The police had invoked special measures to order Krekar, whose real name is Najmeddine Faraj Ahmad, to live in a refugee unit in the remote community of Kyrksaeteroera.
The defence had argued that the court needed to examine the legality of the decision, which prohibits the married father of four from leaving the village and which requires him to report to local police three times a week.
'With some misgivings, the court considers that the basic national interest, at least until 31 December 2015, must take precedence over Faraj's right to a family life, freedom to move freely throughout the country and to choose his own place of residence,' read the court's decision.
The mullah, 58, who has been living in Norway since 1991, founded the radical Islamist group Ansar al-Islam
Police have been given the green light to exile Iraqi Kurd Mullah Krekar to a refugee centre in a village of 2,500 people situated 300 miles from the capital Oslo.
Krekar's lawyer, Brynjar Meling, appealed the decision and asked that it be suspended pending review.

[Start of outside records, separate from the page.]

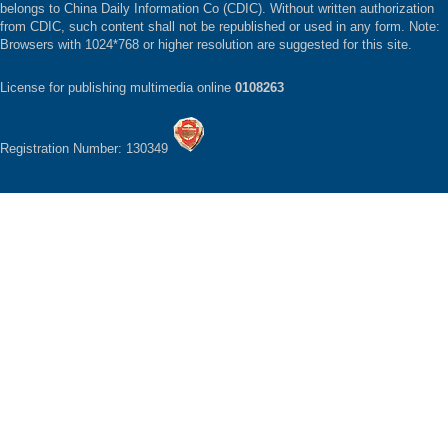
belongs to China Daily Information Co (CDIC). Without written authorization
from CDIC, such content shall not be republished or used in any form. Note:
Browsers with 1024*768 or higher resolution are suggested for this site.
License for publishing multimedia online
0108263
Registration Number: 130349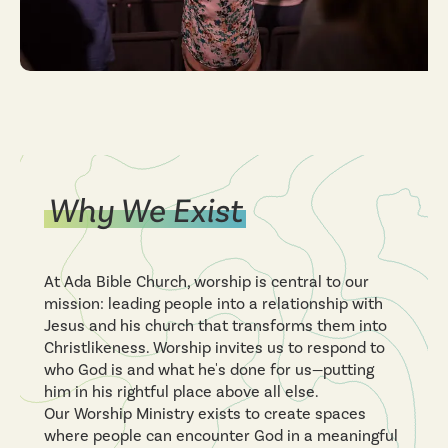
Why We Exist
At Ada Bible Church, worship is central to our
mission: leading people into a relationship with
Jesus and his church that transforms them into
Christlikeness. Worship invites us to respond to
who God is and what he's done for us—putting
him in his rightful place above all else.
Our Worship Ministry exists to create spaces
where people can encounter God in a meaningful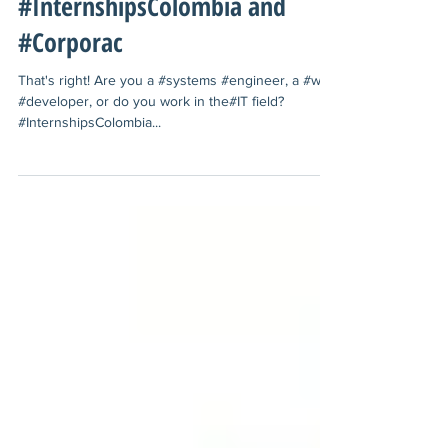
#Cali with
#InternshipsColombia and
#Corporac
That's right! Are you a ‪#‎systems‬ ‪#‎engineer‬, a ‪#‎web‬
‪#‎developer‬, or do you work in the‪#‎IT‬ field? ‪
#‎InternshipsColombia‬...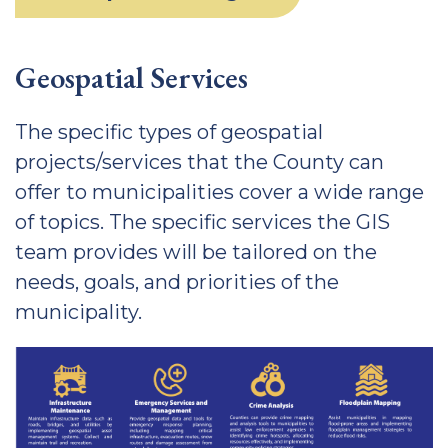
Geospatial Services
The specific types of geospatial
projects/services that the County can
offer to municipalities cover a wide range
of topics. The specific services the GIS
team provides will be tailored on the
needs, goals, and priorities of the
municipality.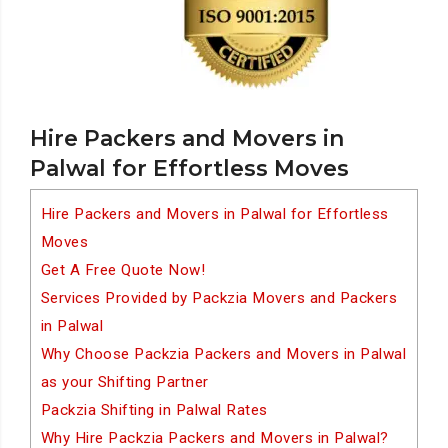
Hire Packers and Movers in
Palwal for Effortless Moves
Hire Packers and Movers in Palwal for Effortless
Moves
Get A Free Quote Now!
Services Provided by Packzia Movers and Packers
in Palwal
Why Choose Packzia Packers and Movers in Palwal
as your Shifting Partner
Packzia Shifting in Palwal Rates
Why Hire Packzia Packers and Movers in Palwal?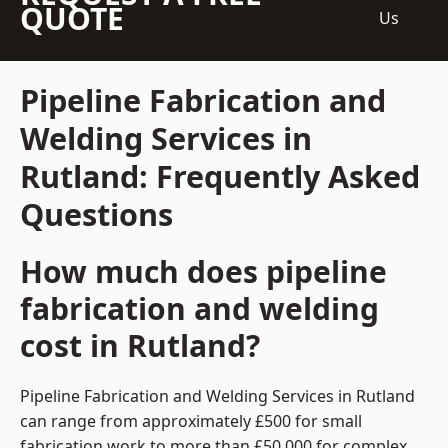
QUOTE
Us
Pipeline Fabrication and
Welding Services in
Rutland: Frequently Asked
Questions
How much does pipeline
fabrication and welding
cost in Rutland?
Pipeline Fabrication and Welding Services in Rutland
can range from approximately £500 for small
fabrication work to more than £50,000 for complex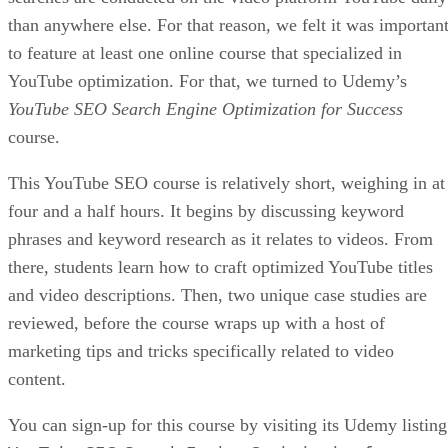
than anywhere else. For that reason, we felt it was importan
to feature at least one online course that specialized in
YouTube optimization. For that, we turned to Udemy’s
YouTube SEO Search Engine Optimization for Success
course.
This YouTube SEO course is relatively short, weighing in at
four and a half hours. It begins by discussing keyword
phrases and keyword research as it relates to videos. From
there, students learn how to craft optimized YouTube titles
and video descriptions. Then, two unique case studies are
reviewed, before the course wraps up with a host of
marketing tips and tricks specifically related to video
content.
You can sign-up for this course by visiting its Udemy listing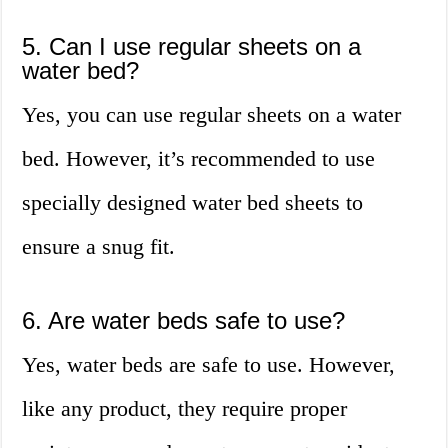
5. Can I use regular sheets on a
water bed?
Yes, you can use regular sheets on a water
bed. However, it’s recommended to use
specially designed water bed sheets to
ensure a snug fit.
6. Are water beds safe to use?
Yes, water beds are safe to use. However,
like any product, they require proper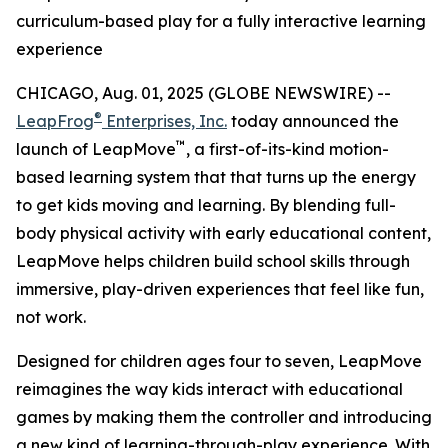
curriculum-based play for a fully interactive learning
experience
CHICAGO, Aug. 01, 2025 (GLOBE NEWSWIRE) --
®
LeapFrog
Enterprises, Inc.
today announced the
™
launch of LeapMove
, a first-of-its-kind motion-
based learning system that that turns up the energy
to get kids moving and learning. By blending full-
body physical activity with early educational content,
LeapMove helps children build school skills through
immersive, play-driven experiences that feel like fun,
not work.
Designed for children ages four to seven, LeapMove
reimagines the way kids interact with educational
games by making them the controller and introducing
a new kind of learning-through-play experience. With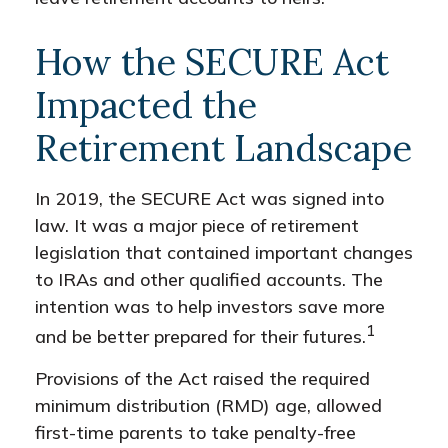
How the SECURE Act
Impacted the
Retirement Landscape
In 2019, the SECURE Act was signed into
law. It was a major piece of retirement
legislation that contained important changes
to IRAs and other qualified accounts. The
intention was to help investors save more
1
and be better prepared for their futures.
Provisions of the Act raised the required
minimum distribution (RMD) age, allowed
first-time parents to take penalty-free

Krekar has been living under risk of deportation since 2003 after Norwegian authorities ordered him to be expelled, claiming he posed a threat to national security.
While Norway's court system has upheld the ruling, Norwegian law bars him from being deported to Iraq, where he risks the death penalty.
While Krekar acknowledges having co-founded Ansar al-Islam, he insists he has not led the group since 2002.
The preacher and the group Ansar al-Islam figure on United Nations and U.S. lists of terrorist groups or individuals.
Responding to the news, IMAN Chairman, Ribal Al-Assad said:
"I fully support this move by the Norwegian government to exile this hate preacher to a remote refuge centre 300 miles away from the capital.
This man is extremely dangerous and has no place among the general public, his abhorrent views do not belong in todays world and he is a threat to thousands of innocent people.
It is absolutely vital that the rest of the international community follow Norway's lead; in order to fight the global problem of extremism hate preachers and terrorist organisations have to be robustly confronted in their home nations - exiling them out of the general public is certainly a way to achieve this.
It is also vital that all extremist websites, satellite TV stations and media outlets are shut down and the people behind them brought to justice - any country which harbours such extremist channels should also be held to account.
Only with a strong united approach can the cancer of extremism be addressed, this is perhaps the single greatest threat that the world today faces and it is imperative that serious action is taken to stop this heinous ideology from spreading."